DATA PROVIDED section start
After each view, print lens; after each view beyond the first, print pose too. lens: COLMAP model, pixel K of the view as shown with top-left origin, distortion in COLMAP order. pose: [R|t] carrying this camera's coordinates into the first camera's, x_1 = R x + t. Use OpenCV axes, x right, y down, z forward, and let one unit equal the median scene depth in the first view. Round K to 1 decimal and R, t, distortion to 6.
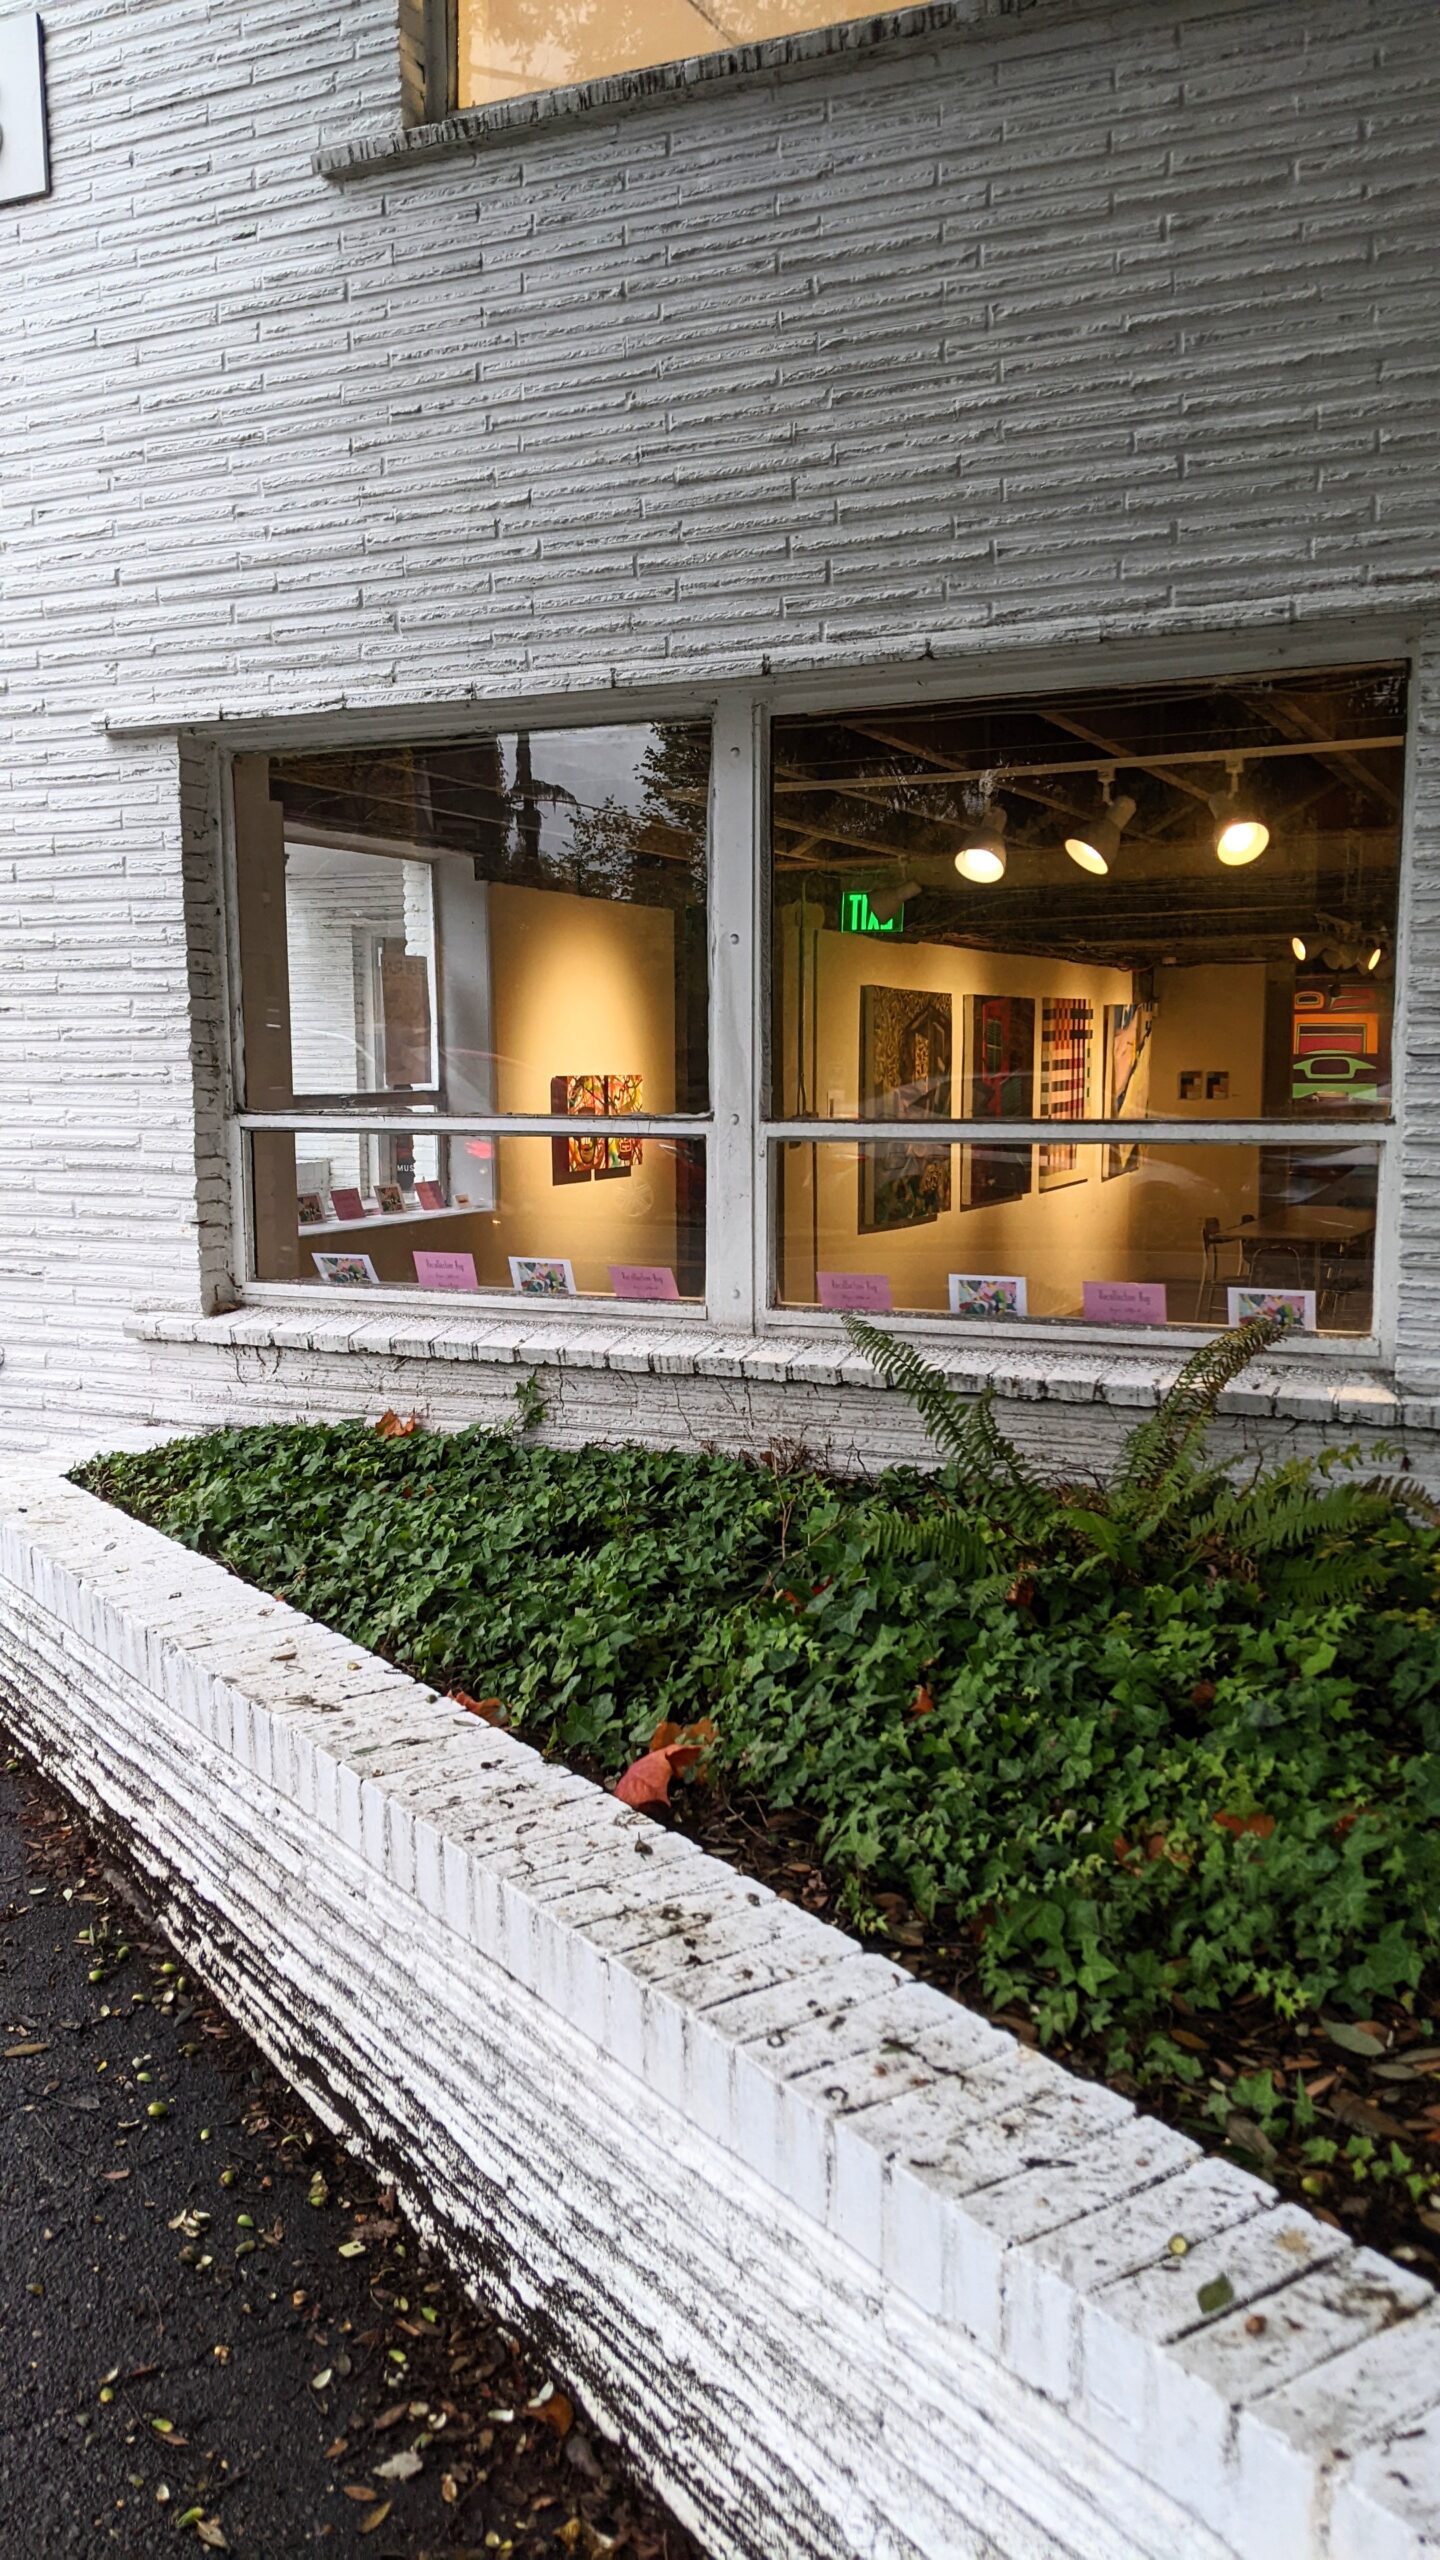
lens RADIAL K [[2006.1, 0, 720.0], [0, 2006.1, 1280.0], [0, 0, 1]] dist [0.132750, -0.218765]
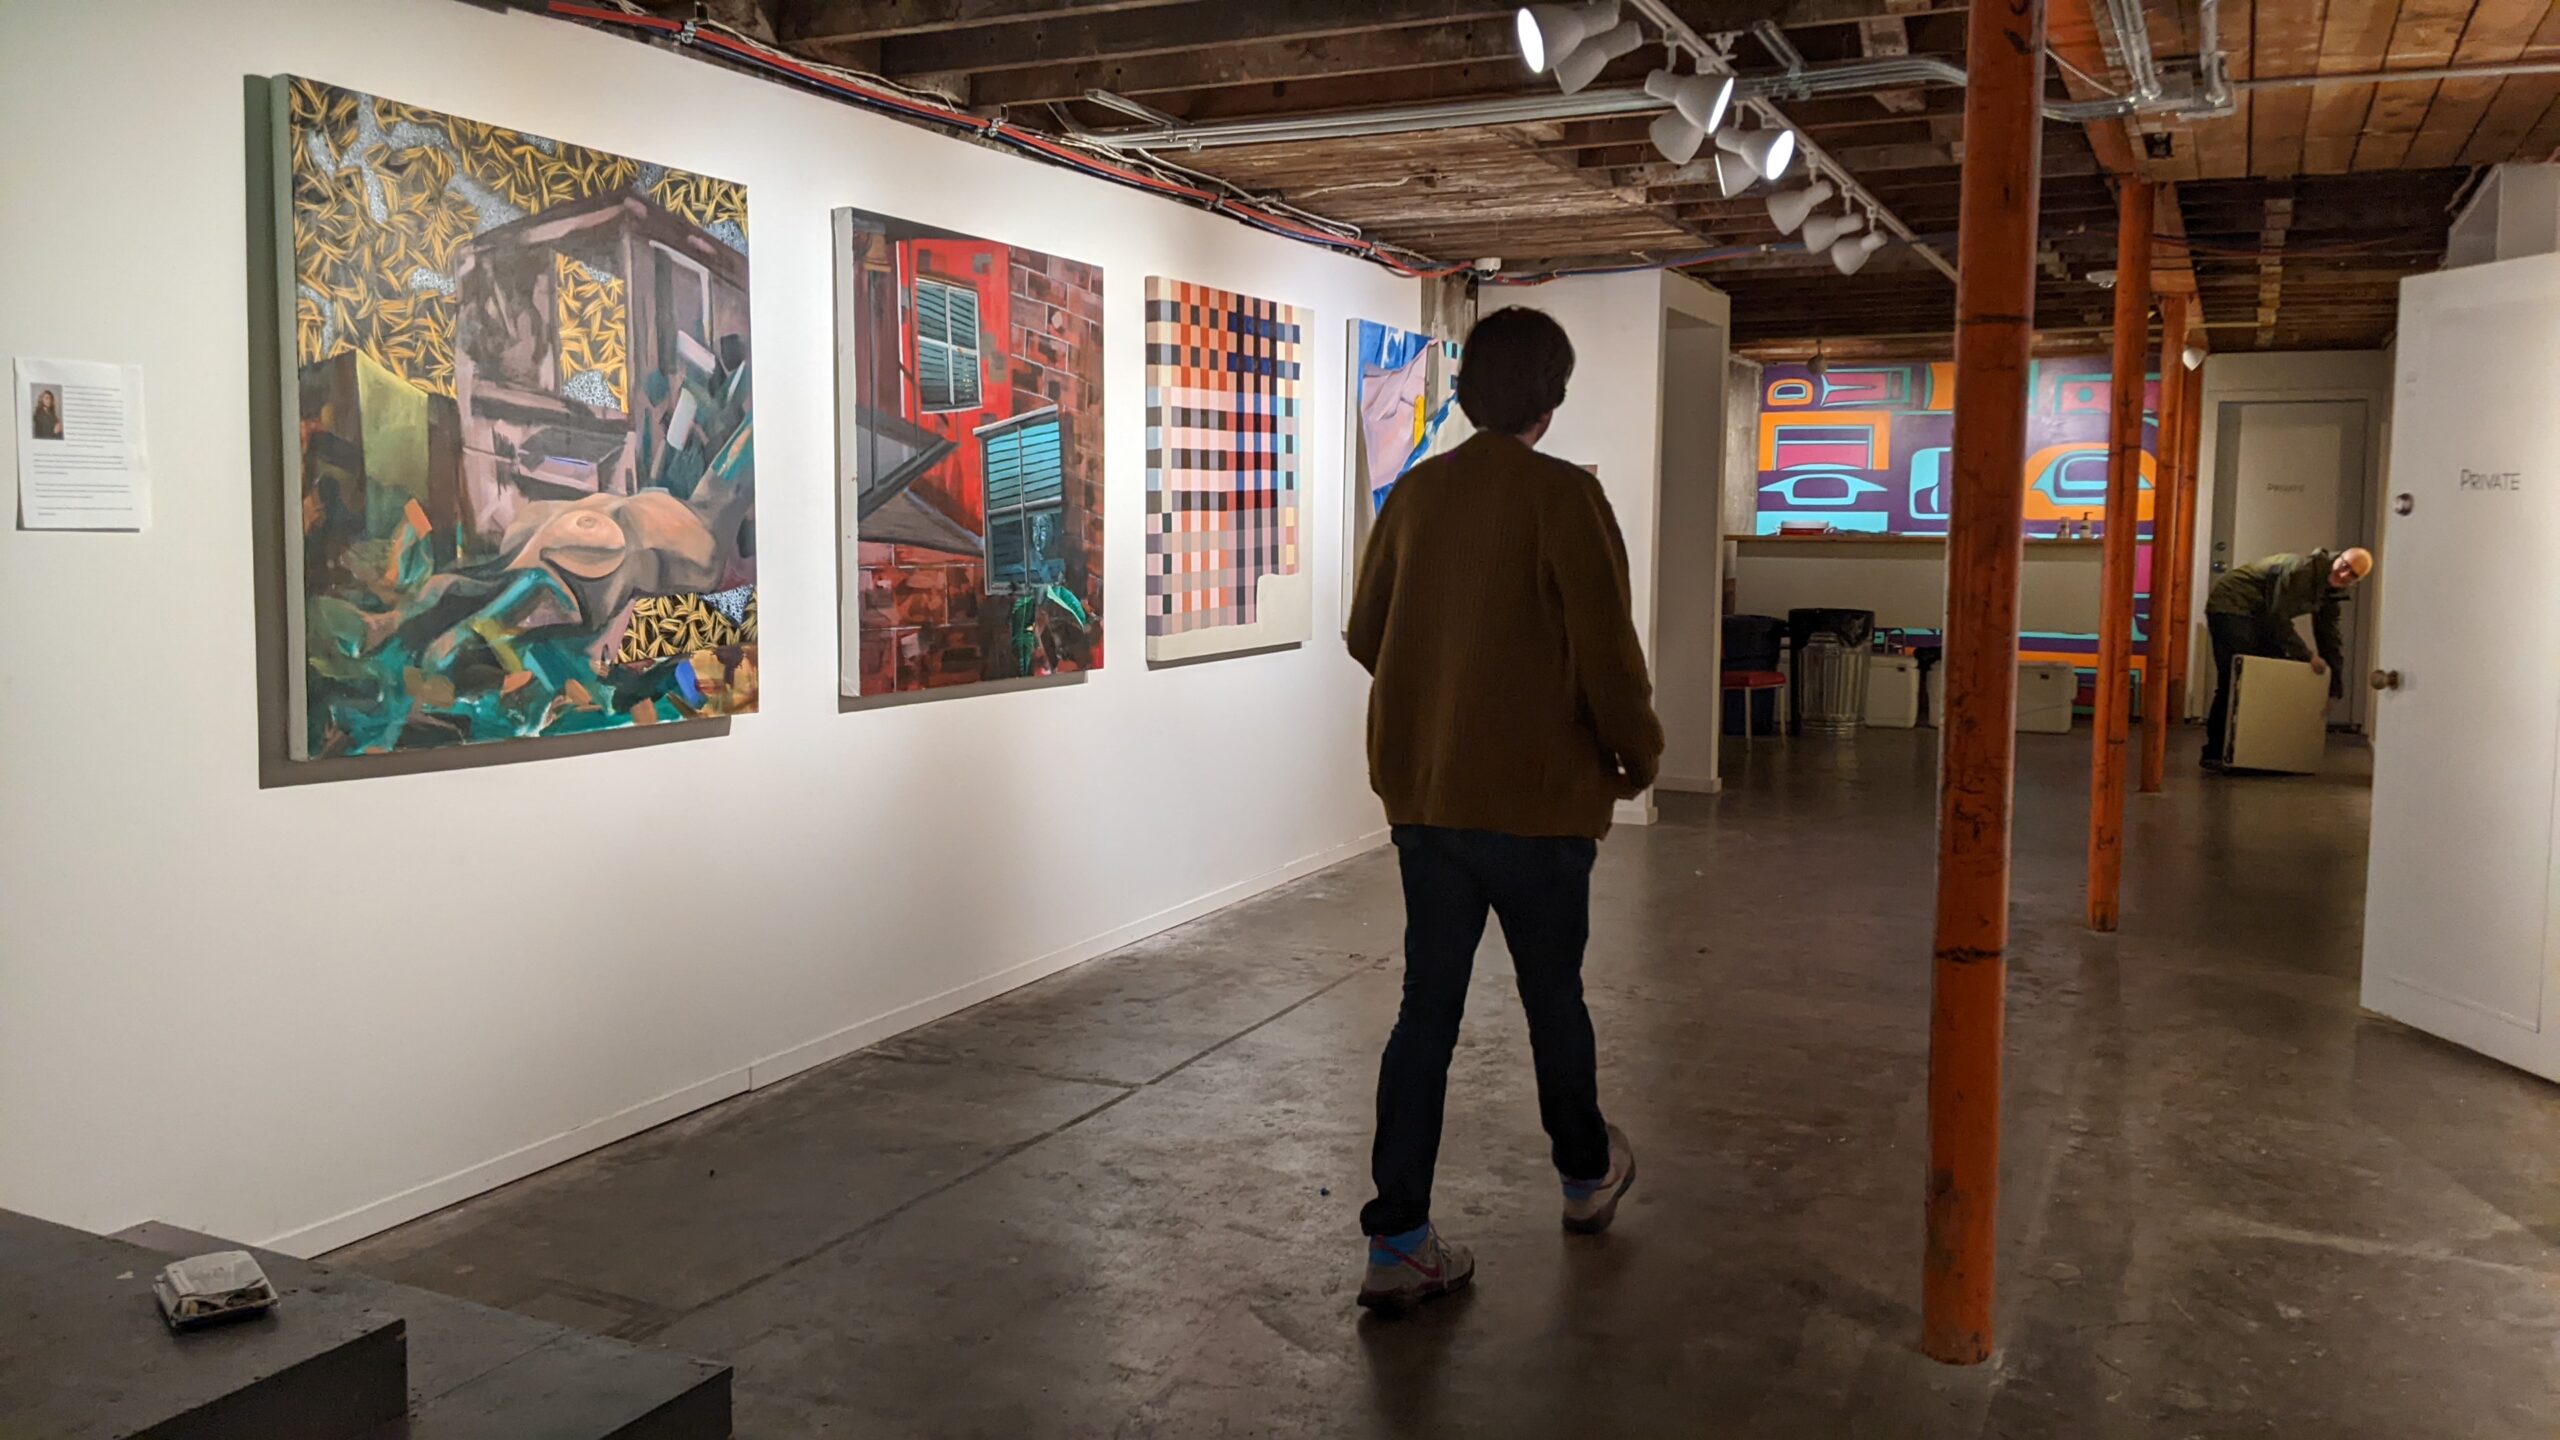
lens RADIAL K [[1962.8, 0, 1280.0], [0, 1962.8, 720.0], [0, 0, 1]] dist [0.162447, -0.278066]
pose [[0.999895, 0.011561, -0.008700, 0.124541], [-0.011660, 0.999866, -0.011457, -0.016231], [0.008567, 0.011557, 0.999897, 0.324823]]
DATA PROVIDED section end
## TASK
Output these lines again word for word, leaving out the pictures.

## TASK RESULT
After each view, print lens; after each view beyond the first, print pose too. lens: COLMAP model, pixel K of the view as shown with top-left origin, distortion in COLMAP order. pose: [R|t] carrying this camera's coordinates into the first camera's, x_1 = R x + t. Use OpenCV axes, x right, y down, z forward, and let one unit equal the median scene depth in the first view. Round K to 1 decimal and R, t, distortion to 6.
lens RADIAL K [[2006.1, 0, 720.0], [0, 2006.1, 1280.0], [0, 0, 1]] dist [0.132750, -0.218765]
lens RADIAL K [[1962.8, 0, 1280.0], [0, 1962.8, 720.0], [0, 0, 1]] dist [0.162447, -0.278066]
pose [[0.999895, 0.011561, -0.008700, 0.124541], [-0.011660, 0.999866, -0.011457, -0.016231], [0.008567, 0.011557, 0.999897, 0.324823]]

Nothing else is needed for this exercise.